L'attacco americano sui cieli siriani invece è il terzo episodio del genere nell'ultimo mese, e rischia di alimentare il caos nella regione e di provocare un'escalation dagli sviluppi inimmaginabili. Tanto che dal Palazzo di Vetro dell'Onu si leva un accorato appello alla calma e alla moderazione da parte del segretario generale Antonio Guterres: "Sono molto preoccupato - ha detto rivolto a Washington e Mosca - perché episodi simili rappresentano un grande pericolo".
L'episodio nel Mar Baltico invece è stato definito provocatorio da Mosca poiché uno dei velivoli Usa ha tentato di avvicinarsi ai caccia di Mosca compiendo una "virata indisponente". Così la distensione con Vladimir Putin a suo tempo auspicata da Donald Trump per superare il gelo dell'era Obama tra Mosca e Washington, appare in questa fase come un miraggio.

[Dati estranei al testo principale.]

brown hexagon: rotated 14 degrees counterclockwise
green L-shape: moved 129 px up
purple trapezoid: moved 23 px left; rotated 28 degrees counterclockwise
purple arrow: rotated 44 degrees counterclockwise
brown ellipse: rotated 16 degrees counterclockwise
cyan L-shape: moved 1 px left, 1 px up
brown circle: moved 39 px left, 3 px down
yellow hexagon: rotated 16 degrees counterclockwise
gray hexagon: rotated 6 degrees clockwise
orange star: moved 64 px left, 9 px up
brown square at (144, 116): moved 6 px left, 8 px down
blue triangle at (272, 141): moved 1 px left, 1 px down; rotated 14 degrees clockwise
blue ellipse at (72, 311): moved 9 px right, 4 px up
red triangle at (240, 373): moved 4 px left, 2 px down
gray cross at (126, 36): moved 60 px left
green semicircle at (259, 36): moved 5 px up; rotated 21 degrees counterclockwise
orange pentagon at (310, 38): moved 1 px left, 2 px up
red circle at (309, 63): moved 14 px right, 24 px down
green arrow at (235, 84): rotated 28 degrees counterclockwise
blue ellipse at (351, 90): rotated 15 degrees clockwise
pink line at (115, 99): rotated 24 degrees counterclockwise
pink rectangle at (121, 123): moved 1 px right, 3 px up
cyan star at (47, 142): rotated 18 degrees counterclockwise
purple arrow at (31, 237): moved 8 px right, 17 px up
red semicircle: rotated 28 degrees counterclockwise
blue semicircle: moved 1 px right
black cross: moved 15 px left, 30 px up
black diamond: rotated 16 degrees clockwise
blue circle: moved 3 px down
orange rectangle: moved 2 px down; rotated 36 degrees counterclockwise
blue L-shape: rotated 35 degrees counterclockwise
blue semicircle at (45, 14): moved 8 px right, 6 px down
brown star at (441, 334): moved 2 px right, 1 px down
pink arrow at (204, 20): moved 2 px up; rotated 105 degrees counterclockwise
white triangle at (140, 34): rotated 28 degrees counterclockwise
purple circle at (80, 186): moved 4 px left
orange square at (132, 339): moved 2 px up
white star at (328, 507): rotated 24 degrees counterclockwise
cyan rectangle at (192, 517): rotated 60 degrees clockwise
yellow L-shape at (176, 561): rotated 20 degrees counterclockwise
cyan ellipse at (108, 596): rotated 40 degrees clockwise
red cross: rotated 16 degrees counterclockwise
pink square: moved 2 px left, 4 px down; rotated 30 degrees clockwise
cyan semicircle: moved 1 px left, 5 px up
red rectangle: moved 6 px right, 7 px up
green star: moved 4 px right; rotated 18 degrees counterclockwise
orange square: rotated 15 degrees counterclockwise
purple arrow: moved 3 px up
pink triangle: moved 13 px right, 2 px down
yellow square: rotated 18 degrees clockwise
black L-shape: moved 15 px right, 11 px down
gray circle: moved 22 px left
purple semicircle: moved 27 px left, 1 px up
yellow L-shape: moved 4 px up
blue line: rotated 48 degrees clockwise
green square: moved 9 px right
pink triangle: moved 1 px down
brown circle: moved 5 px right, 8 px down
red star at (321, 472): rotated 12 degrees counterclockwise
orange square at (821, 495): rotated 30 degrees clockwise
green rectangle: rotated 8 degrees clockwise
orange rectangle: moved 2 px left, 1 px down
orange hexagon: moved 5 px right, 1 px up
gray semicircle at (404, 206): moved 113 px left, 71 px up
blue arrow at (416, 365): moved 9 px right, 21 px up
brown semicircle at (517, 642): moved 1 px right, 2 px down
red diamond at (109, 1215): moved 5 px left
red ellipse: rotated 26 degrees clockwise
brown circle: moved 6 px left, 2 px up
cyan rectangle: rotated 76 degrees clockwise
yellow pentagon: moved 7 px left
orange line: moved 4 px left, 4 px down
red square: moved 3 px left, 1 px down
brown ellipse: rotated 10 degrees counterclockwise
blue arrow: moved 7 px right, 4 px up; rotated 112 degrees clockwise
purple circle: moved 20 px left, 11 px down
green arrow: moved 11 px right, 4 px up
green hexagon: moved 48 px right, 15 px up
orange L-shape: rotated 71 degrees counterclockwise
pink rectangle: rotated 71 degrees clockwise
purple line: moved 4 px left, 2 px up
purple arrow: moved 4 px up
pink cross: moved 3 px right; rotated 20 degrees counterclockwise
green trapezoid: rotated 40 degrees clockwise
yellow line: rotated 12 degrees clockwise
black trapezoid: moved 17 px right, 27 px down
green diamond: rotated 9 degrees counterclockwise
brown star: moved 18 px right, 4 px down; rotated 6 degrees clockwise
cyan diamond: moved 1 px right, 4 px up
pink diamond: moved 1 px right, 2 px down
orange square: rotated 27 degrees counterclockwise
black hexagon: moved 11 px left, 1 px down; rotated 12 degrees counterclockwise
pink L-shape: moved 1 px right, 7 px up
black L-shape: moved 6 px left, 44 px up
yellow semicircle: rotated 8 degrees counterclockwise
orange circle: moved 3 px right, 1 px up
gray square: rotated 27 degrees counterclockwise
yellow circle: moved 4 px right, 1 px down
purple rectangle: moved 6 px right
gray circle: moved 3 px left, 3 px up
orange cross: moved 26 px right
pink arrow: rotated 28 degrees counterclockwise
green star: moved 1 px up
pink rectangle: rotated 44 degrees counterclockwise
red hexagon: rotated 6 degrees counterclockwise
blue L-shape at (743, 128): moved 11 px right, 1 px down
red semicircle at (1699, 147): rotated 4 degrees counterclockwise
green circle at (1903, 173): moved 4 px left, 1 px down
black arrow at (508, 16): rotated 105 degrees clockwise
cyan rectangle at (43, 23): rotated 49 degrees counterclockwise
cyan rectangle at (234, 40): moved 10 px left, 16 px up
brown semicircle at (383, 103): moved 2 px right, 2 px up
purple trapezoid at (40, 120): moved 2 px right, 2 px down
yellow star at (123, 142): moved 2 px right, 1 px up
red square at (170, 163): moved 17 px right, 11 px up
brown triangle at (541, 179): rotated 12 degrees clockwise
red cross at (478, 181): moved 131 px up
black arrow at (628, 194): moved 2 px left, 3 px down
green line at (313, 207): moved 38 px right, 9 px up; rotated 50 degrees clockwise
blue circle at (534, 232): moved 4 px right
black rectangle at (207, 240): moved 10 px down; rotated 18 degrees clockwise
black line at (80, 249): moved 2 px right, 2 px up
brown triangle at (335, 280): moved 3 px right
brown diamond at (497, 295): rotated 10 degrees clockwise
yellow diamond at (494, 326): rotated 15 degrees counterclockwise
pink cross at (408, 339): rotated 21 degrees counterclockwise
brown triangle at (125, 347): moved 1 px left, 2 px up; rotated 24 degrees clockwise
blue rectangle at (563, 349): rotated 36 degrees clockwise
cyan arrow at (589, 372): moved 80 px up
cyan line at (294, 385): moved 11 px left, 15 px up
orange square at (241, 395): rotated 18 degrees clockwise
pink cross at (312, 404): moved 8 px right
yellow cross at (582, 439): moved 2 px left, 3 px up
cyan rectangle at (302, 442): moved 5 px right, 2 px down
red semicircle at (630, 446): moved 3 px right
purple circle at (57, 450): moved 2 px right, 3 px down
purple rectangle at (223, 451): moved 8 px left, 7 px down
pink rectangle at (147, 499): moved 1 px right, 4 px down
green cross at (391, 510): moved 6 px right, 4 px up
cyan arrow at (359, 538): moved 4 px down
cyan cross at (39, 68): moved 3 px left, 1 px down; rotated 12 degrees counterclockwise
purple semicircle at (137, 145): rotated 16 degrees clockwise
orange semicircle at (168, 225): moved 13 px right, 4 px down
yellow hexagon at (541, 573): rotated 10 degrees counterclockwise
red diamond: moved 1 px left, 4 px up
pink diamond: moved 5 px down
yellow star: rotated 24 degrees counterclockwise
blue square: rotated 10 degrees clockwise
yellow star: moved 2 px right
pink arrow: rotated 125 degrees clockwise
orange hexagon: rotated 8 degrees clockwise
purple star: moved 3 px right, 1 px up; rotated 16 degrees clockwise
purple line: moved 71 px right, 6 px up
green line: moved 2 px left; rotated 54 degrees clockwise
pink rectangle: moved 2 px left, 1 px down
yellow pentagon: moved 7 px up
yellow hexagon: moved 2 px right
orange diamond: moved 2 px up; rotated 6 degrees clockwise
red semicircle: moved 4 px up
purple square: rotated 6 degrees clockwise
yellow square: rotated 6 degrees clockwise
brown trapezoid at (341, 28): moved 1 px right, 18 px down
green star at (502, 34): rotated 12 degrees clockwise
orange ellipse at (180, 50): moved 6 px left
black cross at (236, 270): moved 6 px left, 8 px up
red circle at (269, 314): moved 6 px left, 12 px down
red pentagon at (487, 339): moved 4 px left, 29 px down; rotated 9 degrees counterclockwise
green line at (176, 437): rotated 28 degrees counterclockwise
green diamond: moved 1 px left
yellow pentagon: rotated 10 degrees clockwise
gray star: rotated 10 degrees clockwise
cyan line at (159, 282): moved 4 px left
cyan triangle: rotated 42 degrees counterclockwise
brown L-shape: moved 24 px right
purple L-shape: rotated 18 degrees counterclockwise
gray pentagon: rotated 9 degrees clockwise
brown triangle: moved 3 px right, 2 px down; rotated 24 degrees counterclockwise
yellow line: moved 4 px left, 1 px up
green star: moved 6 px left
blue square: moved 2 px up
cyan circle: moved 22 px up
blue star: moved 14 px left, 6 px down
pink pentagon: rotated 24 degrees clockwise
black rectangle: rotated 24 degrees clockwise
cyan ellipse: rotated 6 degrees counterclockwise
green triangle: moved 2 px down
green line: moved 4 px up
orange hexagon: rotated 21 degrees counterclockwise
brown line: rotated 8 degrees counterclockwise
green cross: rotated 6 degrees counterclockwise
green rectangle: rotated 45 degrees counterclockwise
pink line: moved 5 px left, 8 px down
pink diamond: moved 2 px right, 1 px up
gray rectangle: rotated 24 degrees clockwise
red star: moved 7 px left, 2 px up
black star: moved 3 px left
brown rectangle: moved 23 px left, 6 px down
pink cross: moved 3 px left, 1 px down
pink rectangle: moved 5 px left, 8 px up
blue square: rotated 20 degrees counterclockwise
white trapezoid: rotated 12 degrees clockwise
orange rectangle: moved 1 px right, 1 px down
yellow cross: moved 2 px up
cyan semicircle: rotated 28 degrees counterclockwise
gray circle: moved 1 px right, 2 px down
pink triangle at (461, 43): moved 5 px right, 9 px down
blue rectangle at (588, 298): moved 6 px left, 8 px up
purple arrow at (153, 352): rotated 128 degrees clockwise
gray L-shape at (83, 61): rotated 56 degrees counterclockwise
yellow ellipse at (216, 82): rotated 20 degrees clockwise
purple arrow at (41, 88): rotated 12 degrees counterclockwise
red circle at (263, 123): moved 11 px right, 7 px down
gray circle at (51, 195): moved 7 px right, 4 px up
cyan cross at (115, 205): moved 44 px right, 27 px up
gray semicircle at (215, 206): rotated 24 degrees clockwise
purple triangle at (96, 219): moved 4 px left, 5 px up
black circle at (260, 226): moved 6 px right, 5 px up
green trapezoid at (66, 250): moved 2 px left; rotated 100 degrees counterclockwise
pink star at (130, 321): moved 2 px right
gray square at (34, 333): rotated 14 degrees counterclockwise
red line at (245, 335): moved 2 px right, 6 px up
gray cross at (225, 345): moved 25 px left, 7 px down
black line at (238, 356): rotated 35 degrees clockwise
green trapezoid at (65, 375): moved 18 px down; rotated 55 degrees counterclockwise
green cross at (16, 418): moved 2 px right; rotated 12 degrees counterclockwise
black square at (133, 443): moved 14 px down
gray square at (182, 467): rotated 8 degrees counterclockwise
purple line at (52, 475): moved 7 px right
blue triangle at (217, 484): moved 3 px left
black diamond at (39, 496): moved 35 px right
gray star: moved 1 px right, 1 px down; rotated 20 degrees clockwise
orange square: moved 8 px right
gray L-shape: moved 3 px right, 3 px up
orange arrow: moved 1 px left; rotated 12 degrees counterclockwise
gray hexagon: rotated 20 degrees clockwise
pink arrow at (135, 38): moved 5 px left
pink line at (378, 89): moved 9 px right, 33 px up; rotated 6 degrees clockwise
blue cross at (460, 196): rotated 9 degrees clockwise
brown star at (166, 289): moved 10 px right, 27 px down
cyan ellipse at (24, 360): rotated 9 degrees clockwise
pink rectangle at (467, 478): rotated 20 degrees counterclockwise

La situazione più delicata è proprio in Siria. Il drone abbattuto dagli Usa - che sorvolava l'area di At Tanf dove si trova una base militare in cui gli americani addestrano i ribelli siriani - era uno Shaded 129 prodotto in Iran ed era armato. Ma soprattutto volava a distanza tale da poter colpire le truppe della coalizione anti-Isis guidate dagli Usa. L'episodio è avvenuto la scorsa notte.
Nella stessa area - dove si trovano anche gruppi sostenuti da Teheran - pochi giorni fa era stato abbattuto un altro velivolo senza pilota appartenente alle forze che combattono per il regime di Damasco. "E' stata un'azione di autodifesa, il drone è stato abbattuto perché era ritenuto una minaccia", tuona il Pentagono.
Mentre in una nota della coalizione anti-Isis si sottolinea come "tutte le dimostrazioni di intenti ostili e azioni delle forze pro-regime contro di noi e i nostri partner in Siria non saranno tollerate". "La presenza della coalizione in Siria - si spiega- è per la minaccia che l'Isis rappresenta a livello globale. Non si cerca una battaglia con il regime siriano, con la Russia o con le forze pro-regime. Ma - è il monito - la coalizione non esiterà a difendere se stessa e i suoi alleati".
La replica di Mosca non si fa attendere: "La presenza militare americana in Siria meridionale è assolutamente illegale", ha detto Mikhail Bogdanov, vice ministro degli Esteri russo e rappresentante speciale di Putin per il Medio Oriente e l'Africa. "Non c'è né una risoluzione del Consiglio di Sicurezza delle Nazioni Unite né una richiesta delle autorità legittime siriane a questo proposito", ha ricordato.
Intanto lo stesso Cremlino non smette di esprimere una "seria preoccupazione" per le azioni della coalizione a guida Usa in Siria. E a chi gli chiedeva se Mosca tema che la crisi siriana possa portare a un aperto conflitto con gli Usa, il portavoce di Vladimir Putin, si è limitato replicare con un "no comment".